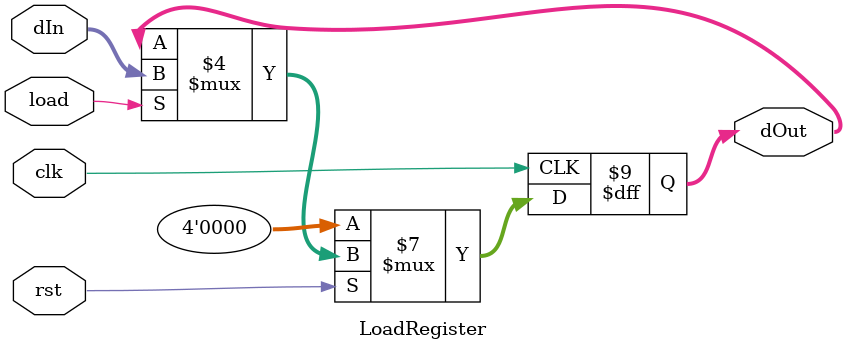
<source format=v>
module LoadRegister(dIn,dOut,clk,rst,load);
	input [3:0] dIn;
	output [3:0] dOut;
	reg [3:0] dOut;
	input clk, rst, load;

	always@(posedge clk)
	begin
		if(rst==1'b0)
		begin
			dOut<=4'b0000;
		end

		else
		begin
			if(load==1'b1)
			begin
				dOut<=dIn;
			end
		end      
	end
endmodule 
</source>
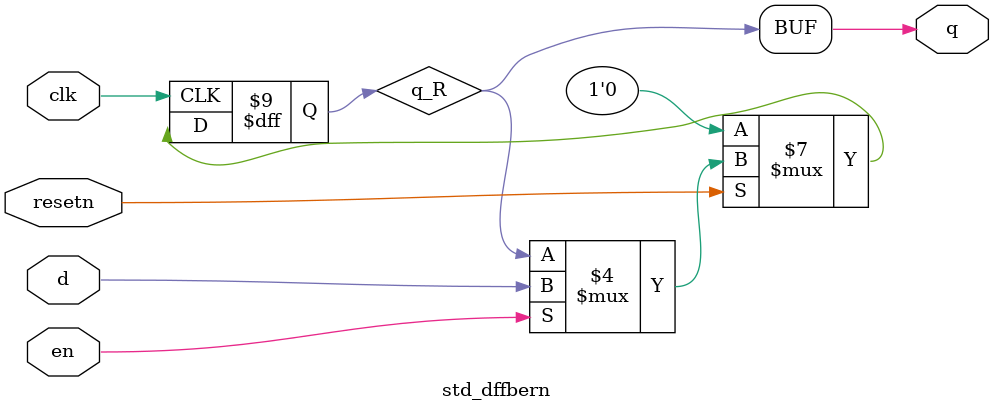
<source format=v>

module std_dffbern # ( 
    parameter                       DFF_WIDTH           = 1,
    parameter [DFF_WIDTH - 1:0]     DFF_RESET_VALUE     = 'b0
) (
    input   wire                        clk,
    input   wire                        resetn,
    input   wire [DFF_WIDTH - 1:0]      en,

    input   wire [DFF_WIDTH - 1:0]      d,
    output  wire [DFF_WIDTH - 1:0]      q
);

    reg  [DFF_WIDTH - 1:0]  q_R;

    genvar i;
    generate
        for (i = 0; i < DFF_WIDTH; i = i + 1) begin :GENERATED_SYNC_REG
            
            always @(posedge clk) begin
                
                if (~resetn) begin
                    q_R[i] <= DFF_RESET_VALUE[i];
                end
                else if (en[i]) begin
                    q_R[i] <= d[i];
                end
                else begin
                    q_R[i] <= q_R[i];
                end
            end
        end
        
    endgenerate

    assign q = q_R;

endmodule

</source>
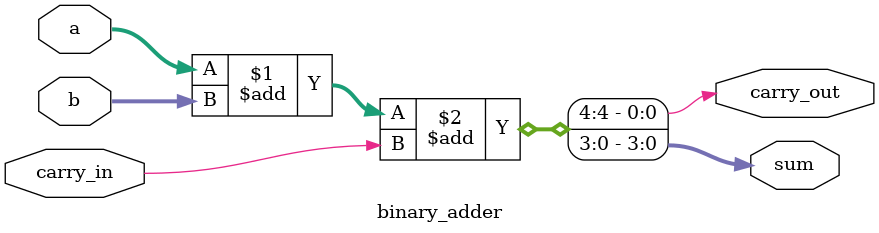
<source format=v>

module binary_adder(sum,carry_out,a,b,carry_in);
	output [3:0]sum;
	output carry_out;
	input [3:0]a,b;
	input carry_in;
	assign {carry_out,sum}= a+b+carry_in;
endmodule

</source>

* [WHAT THIS TASK INVOLVES]: Keep the pictures out, and write out the rest of the data above word for word.

* [EXERCISE ANSWER]:
<source format=v>
module LoadRegister(dIn,dOut,clk,rst,load);
	input [3:0] dIn;
	output [3:0] dOut;
	reg [3:0] dOut;
	input clk, rst, load;

	always@(posedge clk)
	begin
		if(rst==1'b0)
		begin
			dOut<=4'b0000;
		end

		else
		begin
			if(load==1'b1)
			begin
				dOut<=dIn;
			end
		end      
	end
endmodule 
</source>
<source format=v>

module std_dffbern # ( 
    parameter                       DFF_WIDTH           = 1,
    parameter [DFF_WIDTH - 1:0]     DFF_RESET_VALUE     = 'b0
) (
    input   wire                        clk,
    input   wire                        resetn,
    input   wire [DFF_WIDTH - 1:0]      en,

    input   wire [DFF_WIDTH - 1:0]      d,
    output  wire [DFF_WIDTH - 1:0]      q
);

    reg  [DFF_WIDTH - 1:0]  q_R;

    genvar i;
    generate
        for (i = 0; i < DFF_WIDTH; i = i + 1) begin :GENERATED_SYNC_REG
            
            always @(posedge clk) begin
                
                if (~resetn) begin
                    q_R[i] <= DFF_RESET_VALUE[i];
                end
                else if (en[i]) begin
                    q_R[i] <= d[i];
                end
                else begin
                    q_R[i] <= q_R[i];
                end
            end
        end
        
    endgenerate

    assign q = q_R;

endmodule

</source>
<source format=v>

module binary_adder(sum,carry_out,a,b,carry_in);
	output [3:0]sum;
	output carry_out;
	input [3:0]a,b;
	input carry_in;
	assign {carry_out,sum}= a+b+carry_in;
endmodule

</source>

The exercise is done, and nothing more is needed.